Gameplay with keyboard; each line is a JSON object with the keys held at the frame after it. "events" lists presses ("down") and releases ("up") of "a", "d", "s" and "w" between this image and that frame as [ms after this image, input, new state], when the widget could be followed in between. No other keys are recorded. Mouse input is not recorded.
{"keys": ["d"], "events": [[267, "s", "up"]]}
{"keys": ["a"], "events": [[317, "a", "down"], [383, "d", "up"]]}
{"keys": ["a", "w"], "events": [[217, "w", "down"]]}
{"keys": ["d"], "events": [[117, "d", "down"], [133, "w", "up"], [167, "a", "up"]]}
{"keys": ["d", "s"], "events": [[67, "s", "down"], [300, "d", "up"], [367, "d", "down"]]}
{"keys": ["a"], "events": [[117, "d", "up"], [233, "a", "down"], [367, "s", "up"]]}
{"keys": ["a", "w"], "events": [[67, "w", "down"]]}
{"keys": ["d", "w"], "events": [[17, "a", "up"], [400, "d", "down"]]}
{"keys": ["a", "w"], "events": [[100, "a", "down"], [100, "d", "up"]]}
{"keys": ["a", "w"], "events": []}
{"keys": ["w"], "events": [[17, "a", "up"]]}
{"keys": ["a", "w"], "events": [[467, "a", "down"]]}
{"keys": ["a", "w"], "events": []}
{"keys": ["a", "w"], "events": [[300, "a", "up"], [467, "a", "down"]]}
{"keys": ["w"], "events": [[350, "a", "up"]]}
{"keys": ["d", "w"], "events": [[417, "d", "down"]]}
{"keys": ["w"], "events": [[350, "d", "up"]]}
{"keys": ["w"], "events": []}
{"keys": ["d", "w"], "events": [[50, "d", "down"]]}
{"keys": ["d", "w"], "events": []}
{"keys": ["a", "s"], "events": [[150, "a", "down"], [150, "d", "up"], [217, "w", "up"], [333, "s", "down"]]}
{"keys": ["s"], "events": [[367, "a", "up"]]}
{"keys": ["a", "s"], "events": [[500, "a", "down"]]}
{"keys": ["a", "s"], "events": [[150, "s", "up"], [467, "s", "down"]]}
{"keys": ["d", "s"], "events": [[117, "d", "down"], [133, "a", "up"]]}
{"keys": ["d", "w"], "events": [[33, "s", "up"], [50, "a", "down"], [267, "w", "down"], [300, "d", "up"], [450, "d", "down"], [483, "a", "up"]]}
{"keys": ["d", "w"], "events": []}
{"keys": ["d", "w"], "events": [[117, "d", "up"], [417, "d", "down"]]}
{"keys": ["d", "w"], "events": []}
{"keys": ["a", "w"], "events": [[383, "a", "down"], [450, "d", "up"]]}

────

EXERCISE DIRECTIONS | Copy out each entry once more, character for character.

WORKED SOLUTION |
Gameplay with keyboard; each line is a JSON object with the keys held at the frame after it. "events" lists presses ("down") and releases ("up") of "a", "d", "s" and "w" between this image and that frame as [ms after this image, input, new state], when the widget could be followed in between. No other keys are recorded. Mouse input is not recorded.
{"keys": ["d"], "events": [[267, "s", "up"]]}
{"keys": ["a"], "events": [[317, "a", "down"], [383, "d", "up"]]}
{"keys": ["a", "w"], "events": [[217, "w", "down"]]}
{"keys": ["d"], "events": [[117, "d", "down"], [133, "w", "up"], [167, "a", "up"]]}
{"keys": ["d", "s"], "events": [[67, "s", "down"], [300, "d", "up"], [367, "d", "down"]]}
{"keys": ["a"], "events": [[117, "d", "up"], [233, "a", "down"], [367, "s", "up"]]}
{"keys": ["a", "w"], "events": [[67, "w", "down"]]}
{"keys": ["d", "w"], "events": [[17, "a", "up"], [400, "d", "down"]]}
{"keys": ["a", "w"], "events": [[100, "a", "down"], [100, "d", "up"]]}
{"keys": ["a", "w"], "events": []}
{"keys": ["w"], "events": [[17, "a", "up"]]}
{"keys": ["a", "w"], "events": [[467, "a", "down"]]}
{"keys": ["a", "w"], "events": []}
{"keys": ["a", "w"], "events": [[300, "a", "up"], [467, "a", "down"]]}
{"keys": ["w"], "events": [[350, "a", "up"]]}
{"keys": ["d", "w"], "events": [[417, "d", "down"]]}
{"keys": ["w"], "events": [[350, "d", "up"]]}
{"keys": ["w"], "events": []}
{"keys": ["d", "w"], "events": [[50, "d", "down"]]}
{"keys": ["d", "w"], "events": []}
{"keys": ["a", "s"], "events": [[150, "a", "down"], [150, "d", "up"], [217, "w", "up"], [333, "s", "down"]]}
{"keys": ["s"], "events": [[367, "a", "up"]]}
{"keys": ["a", "s"], "events": [[500, "a", "down"]]}
{"keys": ["a", "s"], "events": [[150, "s", "up"], [467, "s", "down"]]}
{"keys": ["d", "s"], "events": [[117, "d", "down"], [133, "a", "up"]]}
{"keys": ["d", "w"], "events": [[33, "s", "up"], [50, "a", "down"], [267, "w", "down"], [300, "d", "up"], [450, "d", "down"], [483, "a", "up"]]}
{"keys": ["d", "w"], "events": []}
{"keys": ["d", "w"], "events": [[117, "d", "up"], [417, "d", "down"]]}
{"keys": ["d", "w"], "events": []}
{"keys": ["a", "w"], "events": [[383, "a", "down"], [450, "d", "up"]]}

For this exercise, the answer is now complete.